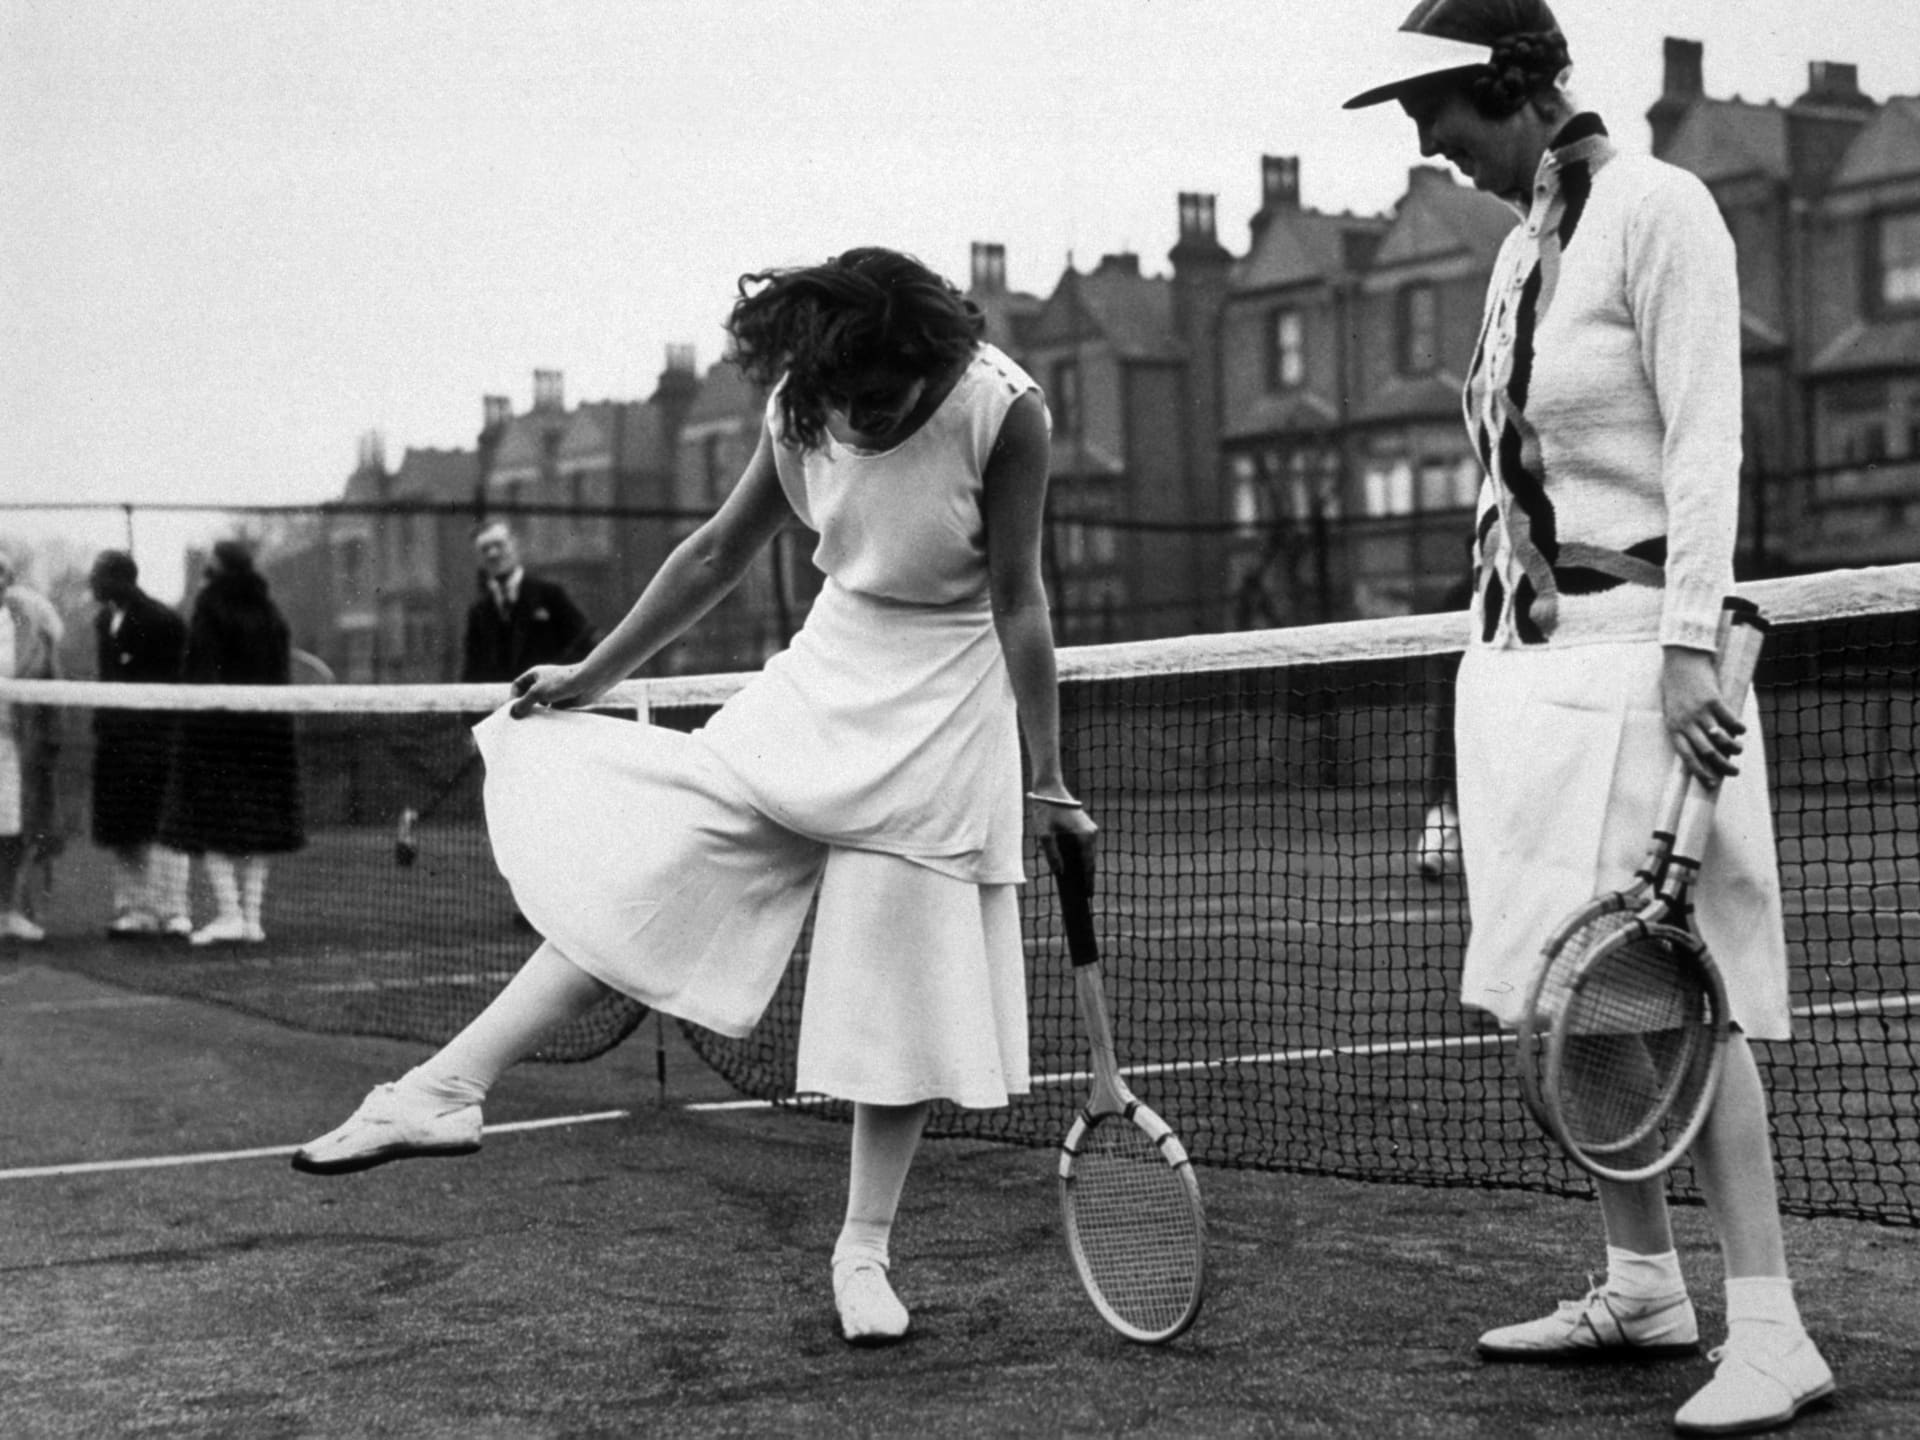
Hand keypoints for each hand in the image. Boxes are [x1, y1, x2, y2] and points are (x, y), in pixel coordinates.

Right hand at [507, 663, 604, 718]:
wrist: (588, 683)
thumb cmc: (562, 683)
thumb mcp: (537, 692)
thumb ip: (524, 703)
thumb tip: (514, 713)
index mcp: (535, 675)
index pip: (517, 685)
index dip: (513, 696)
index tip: (513, 709)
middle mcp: (543, 683)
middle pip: (527, 696)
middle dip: (523, 707)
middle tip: (518, 720)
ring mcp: (553, 692)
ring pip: (539, 705)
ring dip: (535, 713)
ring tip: (531, 724)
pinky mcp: (562, 702)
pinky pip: (550, 711)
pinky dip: (547, 717)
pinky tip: (545, 725)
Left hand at [1032, 800, 1100, 892]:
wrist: (1049, 790)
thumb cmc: (1045, 811)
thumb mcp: (1044, 835)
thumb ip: (1052, 856)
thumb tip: (1059, 873)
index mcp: (1085, 836)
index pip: (1088, 865)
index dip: (1088, 882)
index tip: (1087, 897)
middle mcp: (1092, 833)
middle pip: (1090, 861)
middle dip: (1086, 879)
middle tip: (1083, 899)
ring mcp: (1090, 830)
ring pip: (1088, 855)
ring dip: (1083, 870)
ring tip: (1079, 889)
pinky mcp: (1085, 828)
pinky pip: (1084, 849)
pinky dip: (1081, 860)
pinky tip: (1074, 872)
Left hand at [1662, 646, 1742, 786]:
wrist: (1681, 660)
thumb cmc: (1677, 688)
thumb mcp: (1674, 710)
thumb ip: (1685, 728)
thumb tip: (1704, 749)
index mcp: (1672, 727)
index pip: (1686, 756)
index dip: (1699, 771)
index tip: (1712, 783)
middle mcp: (1685, 722)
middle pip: (1705, 752)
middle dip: (1722, 766)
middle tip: (1734, 772)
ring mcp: (1699, 711)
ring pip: (1719, 738)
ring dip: (1733, 748)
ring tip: (1740, 751)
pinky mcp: (1713, 699)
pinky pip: (1729, 719)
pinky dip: (1737, 728)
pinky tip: (1742, 731)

• _What needs to be done_:
Search the entries above for "thumb". Show every line that has it.

• _Task answer_:
thumb cmc: (562, 683)
thumb mcp: (537, 692)
thumb ip: (524, 703)
thumb tip: (514, 713)
thumb cmc: (1045, 811)
thumb mcp: (1044, 835)
thumb ip: (1052, 856)
thumb tip: (1059, 873)
thumb cmc: (1677, 688)
thumb mcp: (1674, 710)
thumb ip: (1685, 728)
thumb tip: (1704, 749)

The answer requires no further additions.